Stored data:
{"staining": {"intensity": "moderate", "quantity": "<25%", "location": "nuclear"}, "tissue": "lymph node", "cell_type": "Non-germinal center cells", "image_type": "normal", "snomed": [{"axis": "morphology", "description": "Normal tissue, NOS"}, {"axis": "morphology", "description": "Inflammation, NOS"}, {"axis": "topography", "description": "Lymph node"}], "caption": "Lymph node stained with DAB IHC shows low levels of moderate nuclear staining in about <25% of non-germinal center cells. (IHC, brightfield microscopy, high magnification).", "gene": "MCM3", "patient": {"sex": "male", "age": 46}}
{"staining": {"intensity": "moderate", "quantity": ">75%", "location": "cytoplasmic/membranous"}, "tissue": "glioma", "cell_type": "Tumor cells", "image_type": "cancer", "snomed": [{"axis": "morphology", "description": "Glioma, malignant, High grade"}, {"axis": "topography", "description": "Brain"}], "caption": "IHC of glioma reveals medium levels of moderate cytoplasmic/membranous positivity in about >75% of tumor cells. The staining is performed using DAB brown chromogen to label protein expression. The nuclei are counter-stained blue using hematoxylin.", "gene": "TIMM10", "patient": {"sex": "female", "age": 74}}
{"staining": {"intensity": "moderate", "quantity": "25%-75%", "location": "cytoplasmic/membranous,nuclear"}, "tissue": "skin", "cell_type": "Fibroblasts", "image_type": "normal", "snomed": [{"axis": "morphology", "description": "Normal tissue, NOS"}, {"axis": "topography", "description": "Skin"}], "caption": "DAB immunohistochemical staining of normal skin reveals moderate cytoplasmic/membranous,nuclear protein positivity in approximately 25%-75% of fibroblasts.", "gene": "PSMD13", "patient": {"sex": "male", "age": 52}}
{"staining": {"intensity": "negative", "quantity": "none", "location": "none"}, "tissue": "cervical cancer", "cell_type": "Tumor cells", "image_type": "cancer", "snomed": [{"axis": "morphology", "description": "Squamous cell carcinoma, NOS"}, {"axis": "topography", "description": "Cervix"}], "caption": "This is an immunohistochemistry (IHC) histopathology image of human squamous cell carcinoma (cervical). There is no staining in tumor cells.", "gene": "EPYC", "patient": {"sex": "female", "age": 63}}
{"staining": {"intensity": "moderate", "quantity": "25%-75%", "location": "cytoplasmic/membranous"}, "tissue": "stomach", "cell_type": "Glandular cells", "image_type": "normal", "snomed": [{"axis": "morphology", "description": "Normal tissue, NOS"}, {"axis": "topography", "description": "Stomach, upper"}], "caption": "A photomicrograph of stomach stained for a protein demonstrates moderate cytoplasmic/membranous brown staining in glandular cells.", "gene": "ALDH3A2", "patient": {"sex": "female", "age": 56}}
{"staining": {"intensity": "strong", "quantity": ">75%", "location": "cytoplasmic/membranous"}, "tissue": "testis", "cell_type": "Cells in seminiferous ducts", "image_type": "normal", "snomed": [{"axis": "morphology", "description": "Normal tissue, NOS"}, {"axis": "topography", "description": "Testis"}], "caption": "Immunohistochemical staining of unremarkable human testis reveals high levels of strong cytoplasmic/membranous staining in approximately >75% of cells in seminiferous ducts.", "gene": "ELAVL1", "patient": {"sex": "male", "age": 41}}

## Problem description
Retype the entries one by one, exactly.

## Response box
{"staining": {"intensity": "moderate", "quantity": "<25%", "location": "nuclear"}, "tissue": "lymph node", "cell_type": "Non-germinal center cells", "image_type": "normal", "snomed": [{"axis": "morphology", "description": "Normal tissue, NOS"}, {"axis": "morphology", "description": "Inflammation, NOS"}, {"axis": "topography", "description": "Lymph node"}], "caption": "Lymph node stained with DAB IHC shows low levels of moderate nuclear staining in about <25% of non-germinal center cells. (IHC, brightfield microscopy, high magnification).", "gene": "MCM3", "patient": {"sex": "male", "age": 46}}
{"staining": {"intensity": "moderate", "quantity": ">75%", "location": "cytoplasmic/membranous"}, "tissue": "glioma", "cell_type": "Tumor cells", "image_type": "cancer", "snomed": [{"axis": "morphology", "description": "Glioma, malignant, High grade"}, {"axis": "topography", "description": "Brain"}], "caption": "IHC of glioma reveals medium levels of moderate cytoplasmic/membranous positivity in about >75% of tumor cells. The staining is performed using DAB brown chromogen to label protein expression. The nuclei are counter-stained blue using hematoxylin.", "gene": "TIMM10", "patient": {"sex": "female", "age": 74}}
{"staining": {"intensity": "moderate", "quantity": "25%-75%", "location": "cytoplasmic/membranous,nuclear"}, "tissue": "skin", "cell_type": "Fibroblasts", "image_type": "normal", "snomed": [{"axis": "morphology", "description": "Normal tissue, NOS"}, {"axis": "topography", "description": "Skin"}], "caption": "DAB immunohistochemical staining of normal skin reveals moderate cytoplasmic/membranous,nuclear protein positivity in approximately 25%-75% of fibroblasts.", "gene": "PSMD13", "patient": {"sex": "male", "age": 52}}
{"staining": {"intensity": "negative", "quantity": "none", "location": "none"}, "tissue": "cervical cancer", "cell_type": "Tumor cells", "image_type": "cancer", "snomed": [{"axis": "morphology", "description": "Squamous cell carcinoma, NOS"}, {"axis": "topography", "description": "Cervix"}], "caption": "This is an immunohistochemistry (IHC) histopathology image of human squamous cell carcinoma (cervical). There is no staining in tumor cells.", "gene": "EPYC", "patient": {"sex": "female", "age": 63}}
{"staining": {"intensity": "moderate", "quantity": "25%-75%", "location": "cytoplasmic/membranous"}, "tissue": "stomach", "cell_type": "Glandular cells", "image_type": "normal", "snomed": [{"axis": "morphology", "description": "Normal tissue, NOS"}, {"axis": "topography", "description": "Stomach, upper"}], "caption": "A photomicrograph of stomach stained for a protein demonstrates moderate cytoplasmic/membranous brown staining in glandular cells.", "gene": "ALDH3A2", "patient": {"sex": "female", "age": 56}}
{"staining": {"intensity": "strong", "quantity": ">75%", "location": "cytoplasmic/membranous"}, "tissue": "testis", "cell_type": "Cells in seminiferous ducts", "image_type": "normal", "snomed": [{"axis": "morphology", "description": "Normal tissue, NOS"}, {"axis": "topography", "description": "Testis"}], "caption": "Immunohistochemical staining of unremarkable human testis reveals high levels of strong cytoplasmic/membranous staining in approximately >75% of cells in seminiferous ducts.", "gene": "ELAVL1", "patient": {"sex": "male", "age": 41}}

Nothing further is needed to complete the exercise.